Cyclic behavior of self-slitting squat composite shear walls with concrete-filled steel tubes: Experiment

Abstract

To improve the deformation capacity of low-rise shear walls, an alternative approach of self-slitting squat composite shear wall with concrete-filled steel tubular columns (SSLSST) was proposed by the authors. This paper presents the experimental results of five SSLSST specimens subjected to cyclic loading, experimental parameters included steel tube thickness (ts), spacing of transverse reinforcement (S), axial compression ratio (n), and shear stud arrangement of inner steel tube. The results showed that owing to weakened effects of both horizontal anchorage to concrete and vertical shear resistance, the self-slit occurred in the SSLSST specimen with half-section shear studs of inner steel tube; SSLSST specimens maintained integrality to resist lateral force like the normal shear wall before the yielding status; with the lateral deformation increasing, the SSLSST specimens were divided into three independent column-type segments to jointly resist both lateral and compressive forces, and the seismic damage mainly concentrated within the slits, resulting in the seismic damage of the whole shear wall body was reduced.
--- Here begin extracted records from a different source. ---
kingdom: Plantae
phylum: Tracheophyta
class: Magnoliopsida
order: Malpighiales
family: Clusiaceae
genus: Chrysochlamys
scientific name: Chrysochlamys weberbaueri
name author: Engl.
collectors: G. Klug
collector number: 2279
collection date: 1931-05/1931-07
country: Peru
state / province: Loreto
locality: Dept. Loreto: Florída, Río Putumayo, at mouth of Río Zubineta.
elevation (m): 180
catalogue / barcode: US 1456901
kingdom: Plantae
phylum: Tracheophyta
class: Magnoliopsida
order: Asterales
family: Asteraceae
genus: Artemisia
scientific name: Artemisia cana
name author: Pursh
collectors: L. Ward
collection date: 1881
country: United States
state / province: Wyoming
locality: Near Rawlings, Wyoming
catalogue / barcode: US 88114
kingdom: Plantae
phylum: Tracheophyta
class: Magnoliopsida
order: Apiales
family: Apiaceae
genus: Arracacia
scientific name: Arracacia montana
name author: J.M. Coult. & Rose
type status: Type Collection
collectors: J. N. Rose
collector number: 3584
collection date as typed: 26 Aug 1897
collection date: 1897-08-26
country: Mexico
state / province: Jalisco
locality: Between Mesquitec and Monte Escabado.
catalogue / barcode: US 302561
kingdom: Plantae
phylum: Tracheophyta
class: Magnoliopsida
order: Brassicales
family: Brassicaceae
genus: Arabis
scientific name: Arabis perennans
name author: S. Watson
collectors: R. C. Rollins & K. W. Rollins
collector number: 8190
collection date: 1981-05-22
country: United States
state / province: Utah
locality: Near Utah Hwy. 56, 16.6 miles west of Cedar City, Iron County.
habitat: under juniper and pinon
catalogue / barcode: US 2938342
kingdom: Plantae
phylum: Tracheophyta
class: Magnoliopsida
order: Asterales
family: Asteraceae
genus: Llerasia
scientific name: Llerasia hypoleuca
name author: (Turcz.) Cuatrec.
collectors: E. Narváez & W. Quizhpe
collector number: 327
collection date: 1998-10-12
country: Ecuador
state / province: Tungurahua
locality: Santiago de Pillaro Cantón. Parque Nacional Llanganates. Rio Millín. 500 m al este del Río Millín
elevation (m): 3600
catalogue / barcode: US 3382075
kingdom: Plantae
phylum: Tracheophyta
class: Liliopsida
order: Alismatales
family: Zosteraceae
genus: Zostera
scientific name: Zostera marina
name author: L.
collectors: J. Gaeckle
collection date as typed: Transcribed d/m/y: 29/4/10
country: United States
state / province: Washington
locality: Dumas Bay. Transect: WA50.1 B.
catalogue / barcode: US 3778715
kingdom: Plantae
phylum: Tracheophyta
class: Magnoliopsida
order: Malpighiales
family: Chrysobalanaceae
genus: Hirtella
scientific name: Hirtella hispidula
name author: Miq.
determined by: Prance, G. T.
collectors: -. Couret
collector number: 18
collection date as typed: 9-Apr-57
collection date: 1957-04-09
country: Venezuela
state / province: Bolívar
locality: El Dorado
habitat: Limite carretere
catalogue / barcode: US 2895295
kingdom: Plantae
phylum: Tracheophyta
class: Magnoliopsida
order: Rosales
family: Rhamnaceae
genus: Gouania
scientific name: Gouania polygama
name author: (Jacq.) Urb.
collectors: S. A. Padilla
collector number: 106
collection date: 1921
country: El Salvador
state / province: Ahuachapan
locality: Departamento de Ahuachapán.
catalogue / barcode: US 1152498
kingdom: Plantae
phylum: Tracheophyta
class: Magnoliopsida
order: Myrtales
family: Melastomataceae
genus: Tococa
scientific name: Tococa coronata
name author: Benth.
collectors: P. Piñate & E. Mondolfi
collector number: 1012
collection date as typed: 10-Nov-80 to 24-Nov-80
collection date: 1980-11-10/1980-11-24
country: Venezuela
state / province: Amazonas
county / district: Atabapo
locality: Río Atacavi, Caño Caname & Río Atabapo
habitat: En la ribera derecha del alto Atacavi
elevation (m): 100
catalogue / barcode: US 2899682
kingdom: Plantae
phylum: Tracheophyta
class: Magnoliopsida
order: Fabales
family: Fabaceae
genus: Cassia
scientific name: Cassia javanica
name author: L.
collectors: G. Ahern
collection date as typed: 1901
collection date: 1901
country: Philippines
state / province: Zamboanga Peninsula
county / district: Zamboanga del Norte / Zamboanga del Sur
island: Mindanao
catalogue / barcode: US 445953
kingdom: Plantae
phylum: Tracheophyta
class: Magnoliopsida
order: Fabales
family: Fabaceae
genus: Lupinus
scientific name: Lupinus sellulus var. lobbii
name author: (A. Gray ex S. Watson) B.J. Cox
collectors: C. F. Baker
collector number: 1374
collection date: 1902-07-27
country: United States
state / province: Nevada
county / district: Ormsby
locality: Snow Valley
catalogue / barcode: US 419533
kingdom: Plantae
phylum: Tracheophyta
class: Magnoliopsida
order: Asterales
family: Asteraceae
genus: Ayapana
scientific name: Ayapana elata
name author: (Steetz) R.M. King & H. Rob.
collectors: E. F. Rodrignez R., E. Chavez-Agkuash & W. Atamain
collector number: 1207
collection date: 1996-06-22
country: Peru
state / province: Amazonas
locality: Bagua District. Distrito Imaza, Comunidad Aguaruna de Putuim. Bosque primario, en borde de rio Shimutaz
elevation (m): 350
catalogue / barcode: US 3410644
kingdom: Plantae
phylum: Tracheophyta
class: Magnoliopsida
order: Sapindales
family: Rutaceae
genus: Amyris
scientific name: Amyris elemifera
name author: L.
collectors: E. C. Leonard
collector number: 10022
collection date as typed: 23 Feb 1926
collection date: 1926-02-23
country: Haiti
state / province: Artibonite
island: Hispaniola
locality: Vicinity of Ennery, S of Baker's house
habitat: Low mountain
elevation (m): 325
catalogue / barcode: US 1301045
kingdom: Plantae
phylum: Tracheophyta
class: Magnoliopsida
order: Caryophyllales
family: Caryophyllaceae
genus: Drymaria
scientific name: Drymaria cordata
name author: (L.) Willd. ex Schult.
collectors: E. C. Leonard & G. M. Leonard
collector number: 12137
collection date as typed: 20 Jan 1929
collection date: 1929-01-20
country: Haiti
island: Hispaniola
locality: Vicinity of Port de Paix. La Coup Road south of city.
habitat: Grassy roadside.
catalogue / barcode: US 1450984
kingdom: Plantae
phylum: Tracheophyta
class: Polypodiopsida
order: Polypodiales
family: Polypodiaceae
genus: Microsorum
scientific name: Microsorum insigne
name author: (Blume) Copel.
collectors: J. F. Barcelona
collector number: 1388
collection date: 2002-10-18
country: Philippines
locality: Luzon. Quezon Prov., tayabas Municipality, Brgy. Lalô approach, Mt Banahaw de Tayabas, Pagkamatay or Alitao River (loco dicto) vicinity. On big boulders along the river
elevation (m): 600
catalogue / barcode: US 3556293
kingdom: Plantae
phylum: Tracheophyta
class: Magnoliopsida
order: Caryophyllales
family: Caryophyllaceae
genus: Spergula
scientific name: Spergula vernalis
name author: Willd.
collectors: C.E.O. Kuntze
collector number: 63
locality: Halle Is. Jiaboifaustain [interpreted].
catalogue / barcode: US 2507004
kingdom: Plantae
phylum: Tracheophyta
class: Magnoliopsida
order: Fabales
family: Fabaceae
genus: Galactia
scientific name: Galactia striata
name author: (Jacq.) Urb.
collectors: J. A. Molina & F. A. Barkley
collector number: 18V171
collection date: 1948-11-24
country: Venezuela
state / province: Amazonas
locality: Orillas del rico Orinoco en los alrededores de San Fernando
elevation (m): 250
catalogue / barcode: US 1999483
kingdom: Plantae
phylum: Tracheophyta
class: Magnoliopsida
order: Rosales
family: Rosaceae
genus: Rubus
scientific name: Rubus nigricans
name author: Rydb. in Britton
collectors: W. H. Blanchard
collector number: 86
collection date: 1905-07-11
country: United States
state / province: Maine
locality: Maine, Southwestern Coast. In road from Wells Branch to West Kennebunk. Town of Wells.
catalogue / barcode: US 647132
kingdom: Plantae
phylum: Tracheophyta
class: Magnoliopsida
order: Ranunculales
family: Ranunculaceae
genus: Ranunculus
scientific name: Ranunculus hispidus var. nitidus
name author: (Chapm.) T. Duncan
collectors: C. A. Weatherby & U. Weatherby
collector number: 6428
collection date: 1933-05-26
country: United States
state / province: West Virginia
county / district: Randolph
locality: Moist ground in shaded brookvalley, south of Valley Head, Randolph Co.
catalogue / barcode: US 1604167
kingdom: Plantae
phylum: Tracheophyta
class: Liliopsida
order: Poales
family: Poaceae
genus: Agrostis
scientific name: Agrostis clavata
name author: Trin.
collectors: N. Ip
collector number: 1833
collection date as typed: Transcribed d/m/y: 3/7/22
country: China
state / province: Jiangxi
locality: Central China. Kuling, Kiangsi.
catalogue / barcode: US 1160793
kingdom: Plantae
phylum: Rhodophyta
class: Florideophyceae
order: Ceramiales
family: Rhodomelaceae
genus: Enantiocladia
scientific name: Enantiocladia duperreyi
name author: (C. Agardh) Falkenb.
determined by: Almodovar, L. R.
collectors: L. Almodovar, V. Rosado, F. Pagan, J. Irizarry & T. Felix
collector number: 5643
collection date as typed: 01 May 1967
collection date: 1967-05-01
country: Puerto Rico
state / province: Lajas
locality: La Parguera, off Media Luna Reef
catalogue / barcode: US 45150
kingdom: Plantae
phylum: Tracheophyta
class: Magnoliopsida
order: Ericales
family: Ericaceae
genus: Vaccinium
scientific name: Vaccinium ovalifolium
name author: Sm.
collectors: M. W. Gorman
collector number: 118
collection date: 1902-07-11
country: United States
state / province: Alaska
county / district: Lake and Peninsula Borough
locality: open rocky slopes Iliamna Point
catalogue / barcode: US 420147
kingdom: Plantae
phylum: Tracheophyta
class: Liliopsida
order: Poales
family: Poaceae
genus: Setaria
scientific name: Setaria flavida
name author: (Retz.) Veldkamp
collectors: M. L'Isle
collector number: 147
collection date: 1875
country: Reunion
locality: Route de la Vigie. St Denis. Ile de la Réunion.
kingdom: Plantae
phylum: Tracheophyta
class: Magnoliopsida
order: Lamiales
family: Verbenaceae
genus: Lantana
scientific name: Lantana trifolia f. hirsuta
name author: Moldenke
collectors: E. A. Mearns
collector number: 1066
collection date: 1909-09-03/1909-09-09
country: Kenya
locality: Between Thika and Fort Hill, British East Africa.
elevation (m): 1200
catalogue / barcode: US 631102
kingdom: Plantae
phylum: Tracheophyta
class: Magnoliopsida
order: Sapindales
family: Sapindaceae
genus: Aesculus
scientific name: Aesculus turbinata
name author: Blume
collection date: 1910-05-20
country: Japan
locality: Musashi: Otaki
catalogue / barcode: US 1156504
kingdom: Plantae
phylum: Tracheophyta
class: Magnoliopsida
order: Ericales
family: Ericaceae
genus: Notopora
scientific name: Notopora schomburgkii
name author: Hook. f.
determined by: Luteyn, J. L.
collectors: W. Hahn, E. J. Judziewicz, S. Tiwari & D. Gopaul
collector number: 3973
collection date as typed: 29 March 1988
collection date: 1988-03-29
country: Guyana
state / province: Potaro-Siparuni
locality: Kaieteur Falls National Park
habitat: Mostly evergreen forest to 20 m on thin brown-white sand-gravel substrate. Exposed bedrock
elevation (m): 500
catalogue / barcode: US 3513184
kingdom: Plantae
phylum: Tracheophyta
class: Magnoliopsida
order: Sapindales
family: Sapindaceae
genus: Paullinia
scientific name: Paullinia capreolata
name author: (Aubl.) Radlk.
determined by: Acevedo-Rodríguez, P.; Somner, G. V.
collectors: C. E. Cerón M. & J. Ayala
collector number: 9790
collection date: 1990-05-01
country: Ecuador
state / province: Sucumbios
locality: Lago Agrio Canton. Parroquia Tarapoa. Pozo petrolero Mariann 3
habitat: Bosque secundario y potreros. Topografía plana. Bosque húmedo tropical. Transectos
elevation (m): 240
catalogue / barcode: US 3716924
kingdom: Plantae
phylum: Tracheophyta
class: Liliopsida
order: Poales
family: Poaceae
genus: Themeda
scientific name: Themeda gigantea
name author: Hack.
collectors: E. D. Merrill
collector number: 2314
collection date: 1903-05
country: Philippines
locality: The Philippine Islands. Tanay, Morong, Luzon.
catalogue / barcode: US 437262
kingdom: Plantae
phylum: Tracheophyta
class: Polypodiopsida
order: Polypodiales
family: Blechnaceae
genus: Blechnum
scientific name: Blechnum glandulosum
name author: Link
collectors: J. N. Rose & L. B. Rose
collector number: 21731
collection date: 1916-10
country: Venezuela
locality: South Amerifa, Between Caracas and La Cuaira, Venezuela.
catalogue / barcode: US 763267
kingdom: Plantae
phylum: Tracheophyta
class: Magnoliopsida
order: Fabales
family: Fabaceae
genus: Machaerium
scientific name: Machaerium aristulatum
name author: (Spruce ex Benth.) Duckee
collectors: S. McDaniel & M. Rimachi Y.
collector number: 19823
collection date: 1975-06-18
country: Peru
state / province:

Increasing both S and ts can not only greatly improved the seismic resistance and ductility but also reduced the seismic damage and post-earthquake residual deformation (PERD). As expected, high n was not beneficial for the ductility ratio, energy dissipation, and PERD. Generally, the proposed SSLSST showed slight seismic damage, good seismic resistance capacity, ductility, and self-centering ability. Therefore, it is worthy to promote this new type of low-rise shear wall system to actual engineering.